Demokrat Parti’nin siyasî mağduru olduğu 27 Mayıs darbesi, Yassıada duruşmaları ve üç idam, -siyasî günahtır, hukuk skandalıdır ve her idam gibi insanlık suçudur-, sağ için kendisine karşı işlenmiş bir rövanşizmin tükenmez pınarı işlevini gördü. Sağ, buradan kendi rövanşizmi için meşruiyet devşirdi - hâlâ bile devşirir. 12 Mart darbesinden sonra infaz edilen üç idam cezasının, sağ siyasetin gönül dünyasında, Yassıada idamlarının simgesel rövanşı olarak ‘kutlanmış’ olduğu, çok konuşulmuştur.

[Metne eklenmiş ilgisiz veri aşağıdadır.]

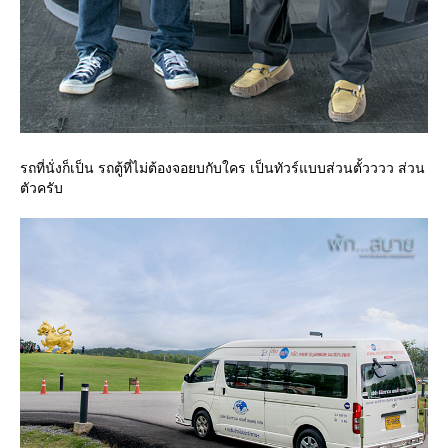
รถที่นั่งก็เป็น รถตู้ที่ไม่ต้องจอยบกับใคร เป็นทัวร์แบบส่วนตั้วววว ส่วน
ตัวครับ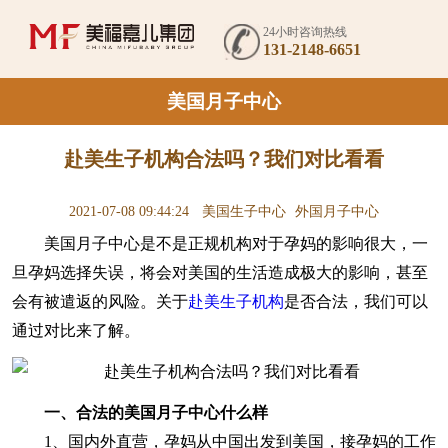
24小时咨询热线
131-2148-6651
美国月子中心
赴美生子机构合法吗？我们对比看看
2021-07-08 09:44:24
美国生子中心
外国月子中心
美国月子中心是不是正规机构对于孕妈的影响很大，一
旦孕妈选择失误，将会对美国的生活造成极大的影响，甚至
会有被遣返的风险。关于
赴美生子机构
是否合法，我们可以
通过对比来了解。
一、合法的美国月子中心什么样
1、国内外直营，孕妈从中国出发到美国，接孕妈的工作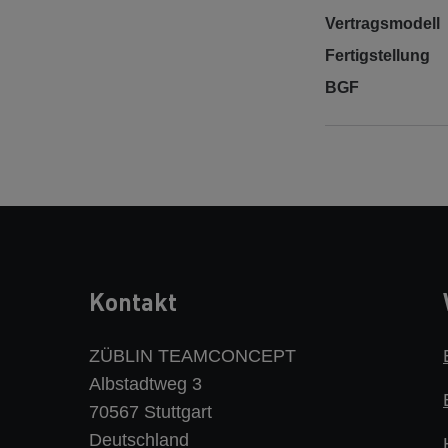
Vertragsmodell
Fertigstellung
BGF
Kontakt
ZÜBLIN TEAMCONCEPT
Albstadtweg 3
70567 Stuttgart
Deutschland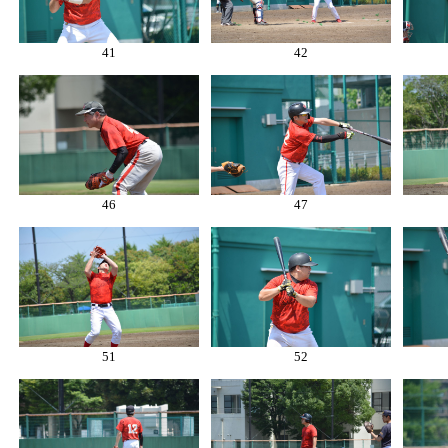
41
42
46
47
51
52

Asıl, rövanşizmin söylemsel devamlılığı üzerinde duracağım. Sancaktarı, Necip Fazıl’dır. Necip Fazıl’ın siyasî mesaisinin önemli bir kısmını, 1950’lerde Menderes’e, ’60’larda ve ’70’lerde Demirel’e, tek parti devrinin intikamını almak üzere CHP’nin canına okuma telkininde bulunmak işgal etmiştir. Canına okumak, itidalli bir tarif olabilir. O, “nasıl Hitler hareketinin arkasından Yahudiler…  kendilerine hiçbir hayat hakkı bulamadılarsa” diye koyuyordu ölçüyü. Menderes’in misyonunu, “seni fareden intikam alman için seçen milletin iradesine tercüman olarak, veba sıçanını kanun yoluyla gebertmektir” diye tanımlıyordu.[1] ’70’lerde kullandığı teşbihler de daha narin değildir:  “kökünden kazınması…”;  “Halk Partisi uru bu vatanın ciğerinden nasıl sökülebilir?”; “muhalefetteki iki canlı partinin (AP ve MHP) bütün canlarını tek mihrakta toplayıp CHP üzerine bir ölüm ışığı yöneltmek ve onun sahte canını yok etmek…”[2]

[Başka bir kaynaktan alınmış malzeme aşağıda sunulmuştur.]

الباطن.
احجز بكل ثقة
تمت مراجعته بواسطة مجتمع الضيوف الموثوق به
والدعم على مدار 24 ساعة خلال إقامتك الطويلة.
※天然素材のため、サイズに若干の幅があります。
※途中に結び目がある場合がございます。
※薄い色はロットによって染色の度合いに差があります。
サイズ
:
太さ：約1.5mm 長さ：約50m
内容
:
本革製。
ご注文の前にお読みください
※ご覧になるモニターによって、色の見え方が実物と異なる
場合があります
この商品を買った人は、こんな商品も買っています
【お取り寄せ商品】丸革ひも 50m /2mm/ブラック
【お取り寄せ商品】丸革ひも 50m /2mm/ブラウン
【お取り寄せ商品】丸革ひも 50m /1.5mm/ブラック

Necip Fazıl  rövanşizmi, yani acımasızca, gaddarâne intikam almaktan sakınmamayı, “ya ol ya öl!” düsturuyla özetlediği beka meselesinin kalbi olarak görüyordu. Menderes’in zevalini, rövanşist olamamasıyla açıklıyordu. Konferanslarından birinde söylediği aktarılan “Yâ müntâkim[3]! Bizi intikamına memur et!” sözü, geçtiğimiz yıllarda AKP örgütleri ve savunucularınca tutkuyla kullanılmıştır. Özetle, Necip Fazıl’da rövanşizm, siyasî pathos ve ethos unsurudur. Hem coşku verir, hem davasında kararlı ve “samimî” olmanın ölçüsüdür. Necip Fazıl’ın, Millî Görüş ‘bazlı’ kadroların siyasî sosyalleşmesindeki derin etkisini zikretmeye gerek görmüyorum.

***

Ülkücü-milliyetçi muhitlerde, eski usul sloganlardan modern sosyal medya paylaşımlarına, “Kana kan intikam” lâfzının dua gibi tekrar edildiği malûmdur. (Evveliyatında, “kinimiz dinimizdir” şiârı var.) Ülkücü-milliyetçi gösterilerde, standart “ülkücü yemini”nden uyarlanan, ayrıca bazı polis okullarında da okutulduğu ortaya çıkan sözleri, sürekli intikama, adeta varoluşsal anlam taşıyan intikama bağlanır: “İntikam! İntikam! İntikam daim olsun.”[4]

***

Halit Narin’in ünlü sözünü unutmayalım. Türkiye İşveren Sendikaları Konfederasyonu başkanının 12 Eylül darbesinden hemen sonra sarf ettiği o “Hep işçiler güldü, şimdi gülme sırası bizde” sözü, arzulu bir rövanşizmin ifadesiydi. Halis sınıfsal rövanşizm. O gün bu gündür gülerler.

***

Türkiye’de rövanşizmden söz edilecekse, önce buralara bakmak lâzım. Mevcut iktidarın bir âhirine dair bir tartışmaya girmezden önce, çok önce, rövanşizmin, Türk sağının yapısal bir ‘olayı’ olduğunu, onun siyasî ethos’unun bir yapıtaşı olduğunu unutmamak gerekir.